2:28 PM PST 1/14/2021
He spent 28 years with the company and “brought Wall Street home to Main Street with grace, humor and wisdom.”
Ray Brady, who covered business, economics and Wall Street for CBS television and radio for nearly three decades, has died. He was 94.
Brady died in his sleep Tuesday in his Manhattan apartment after a long illness, the network announced.
Brady appeared regularly on the CBS Evening News, where he delivered popular “Money Crunch” segments that helped cash-strapped Americans get more for their money in the 1990s.
For his work on the CBS Evening News With Dan Rather, he won an Emmy in 1982 for a series of reports about unemployed Americans dealing with the recession and was honored by American University in 1998 for a two-part series, “Secrets of the IRS.”
Upon his retirement in 2000, then-CBS News president Andrew Heyward said: “Ray’s deep knowledge of his field, his powerful sense of integrity, his genuine interest in the people he met along the way and his unflagging passion for the next story make him a great reporter. He was a pioneer who brought Wall Street home to Main Street with grace, humor and wisdom. The men and women who cover the markets today stand on his shoulders.”
Born in Philadelphia on April 3, 1926, Brady served in the U.S. Navy during World War II and earned his bachelor’s degree in history from Fordham University in 1948.
He began his career as a police reporter for the Long Branch Daily Record in New Jersey, then worked for Forbes and Barron’s magazines before serving as the editor of Dun’s Review, a publication of Dun and Bradstreet, starting in 1961.
In 1972, Brady joined CBS in New York at Newsradio 880 while still at Dun’s Review. He moved to WCBS-TV as business editor in 1976 and was hired as a correspondent for the CBS Morning News a year later.
Brady also contributed to CBS Sunday Morning, reported for the financial news website MarketWatch and stepped in as interim host of PBS’ Wall Street Week in the summer of 2000.

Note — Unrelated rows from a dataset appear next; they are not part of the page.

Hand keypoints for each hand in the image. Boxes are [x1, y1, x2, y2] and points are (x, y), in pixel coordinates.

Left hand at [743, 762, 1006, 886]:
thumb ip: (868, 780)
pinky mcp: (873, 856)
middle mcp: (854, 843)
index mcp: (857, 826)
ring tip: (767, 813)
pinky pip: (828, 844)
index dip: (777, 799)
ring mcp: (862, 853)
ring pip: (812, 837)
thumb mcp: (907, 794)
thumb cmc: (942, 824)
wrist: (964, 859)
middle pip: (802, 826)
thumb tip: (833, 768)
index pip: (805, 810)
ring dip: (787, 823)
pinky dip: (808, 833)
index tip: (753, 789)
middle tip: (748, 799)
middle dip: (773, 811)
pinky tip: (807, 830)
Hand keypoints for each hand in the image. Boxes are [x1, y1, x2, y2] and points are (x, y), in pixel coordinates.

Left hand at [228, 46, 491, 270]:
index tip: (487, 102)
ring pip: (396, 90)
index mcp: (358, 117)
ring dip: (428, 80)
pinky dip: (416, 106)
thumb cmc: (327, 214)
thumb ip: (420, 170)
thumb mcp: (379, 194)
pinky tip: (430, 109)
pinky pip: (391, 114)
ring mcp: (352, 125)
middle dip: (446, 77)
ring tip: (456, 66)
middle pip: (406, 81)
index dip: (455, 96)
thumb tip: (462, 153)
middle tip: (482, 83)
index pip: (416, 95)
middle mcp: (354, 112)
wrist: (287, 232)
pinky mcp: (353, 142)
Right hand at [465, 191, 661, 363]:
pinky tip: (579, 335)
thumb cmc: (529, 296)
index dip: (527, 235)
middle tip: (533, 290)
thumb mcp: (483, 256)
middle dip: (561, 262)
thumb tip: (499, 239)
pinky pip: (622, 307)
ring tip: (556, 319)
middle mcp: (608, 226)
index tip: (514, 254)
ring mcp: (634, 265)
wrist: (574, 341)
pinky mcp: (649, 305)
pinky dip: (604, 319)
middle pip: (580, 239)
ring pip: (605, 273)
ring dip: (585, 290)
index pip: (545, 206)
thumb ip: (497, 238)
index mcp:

Brady was an avid equestrian who participated in foxhunts in New Jersey and Ireland and wrote about his experiences in The New York Times and elsewhere.
Survivors include his stepchildren David and Nicki, three granddaughters and two great-granddaughters. Donations in his memory can be made to St. Benedict’s Preparatory School, 520 Dr. Martin Luther King Jr. Blvd., Newark, NJ 07102.